Non è a caso che sulle immagini si sono costruiti tutti i significati del soprannaturale, anche gli Dei. E, per concludere, anche lo specchio dà con una immagine il riconoscimento di se stessi.

L’opera, più corposa, è “l’Oceano”: un grande disco basculante di m. 1,80 di diametro, inserito in una circonferenza. Il disco è di acciaio rivestito di resina sulle due facce, la circonferenza è di ferro con uno spessore di10 centimetri circa. L’oceano può variare il suo assetto, per esempio può ondeggiare. Ho fatto due Oceani grandi: quello che sta alla Galleria Comunale di Roma ha un movimento libero, mentre questo lo apri come vuoi e il o fermi a terra. Ho molto lavorato con l’acqua vera, con le cose liquide, con tutto quello che sembra un po’ fermo. In realtà a me piace tanto l’ambivalenza continua di questa cosa che scorre, che non ha forma ma poi assume la forma di dove sta, che può essere ferocemente distruttiva però anche salvifica, che è la vita e la morte. Penso che tutte le cose hanno un dritto e un rovescio,un bene e un male, una serie infinita di risoluzioni e di situazioni da cui poi siamo noi a dover tirare fuori quello che vogliamo. Per me l’acqua è tutto questo. E poi io sono femmina e ho i miei fluidi, i miei liquidi. Vorrei dire ancora una cosa,che forse è perfida ma forse no. In questo periodo hanno fatto tante mostre, belle e brutte, e c’erano sempre tanti maschi e una femmina, e poi ancora tanti maschi e una femmina e così via. Ma santo cielo, siano lontani dagli anni Sessanta, come mai ancora succede questo? Onestamente io non credo che sia cattiveria o malanimo nei confronti delle artiste, credo piuttosto che sia per ignoranza. Non avendo approfondito questo concetto del soggetto doppio, del fatto che l’arte ha due momenti relazionali, l’uno di riconoscere se stesso, il proprio, e l’altro di riconoscere il diverso, l’altro da sé, ora i maschi hanno una gran paura di saper riconoscere soltanto se stessi senza poter andare verso il riconoscimento dell’altro.
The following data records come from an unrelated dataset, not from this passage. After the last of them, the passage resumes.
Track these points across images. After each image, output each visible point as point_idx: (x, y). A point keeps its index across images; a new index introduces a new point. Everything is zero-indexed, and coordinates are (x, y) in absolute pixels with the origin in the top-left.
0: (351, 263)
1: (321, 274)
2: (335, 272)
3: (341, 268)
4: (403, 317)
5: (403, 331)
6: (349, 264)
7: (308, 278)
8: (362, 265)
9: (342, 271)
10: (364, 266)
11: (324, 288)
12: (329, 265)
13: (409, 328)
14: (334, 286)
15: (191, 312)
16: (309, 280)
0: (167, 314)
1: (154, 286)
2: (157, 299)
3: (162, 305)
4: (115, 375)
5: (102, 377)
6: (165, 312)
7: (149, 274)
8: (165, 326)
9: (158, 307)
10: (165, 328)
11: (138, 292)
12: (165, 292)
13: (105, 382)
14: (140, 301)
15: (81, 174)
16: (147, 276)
Spesso in Italia nelle mostre ospitate dai Musei si espongono tutti artisti maschi e una donna di vecchia fama che appartiene a una generazione parecchio precedente la generazione degli artisti maschi presenti. Anche se è un’ottima artista, di fatto fa l’ostaggio. Così si fanno due danni: il primo è di omettere tutte le artiste contemporanee che avrebbero il diritto di starci, il secondo danno è di decontestualizzare un’artista mettendola in un contesto che non è il suo. Sembrano ignorare che esistono due soggetti nel mondo con due sguardi diversi, e la ricchezza viene proprio dal confronto. Invece si tengono stretti a un pensiero autarchico che finirebbe per portarli alla distruzione, e gliela augurerei pure se non fosse che sono concittadina loro e toccherebbe anche a me. La continua esclusione delle donne per cui se non sei arrivata a ottanta anni non ti fanno partecipare a una collettiva è in Italia che raggiunge questi livelli, negli altri paesi è molto meno isterica. Qui domina la paura di riconoscere che nello specchio non ci sei solo tu ma c’è anche un altrochè ti guarda: è questuala paura.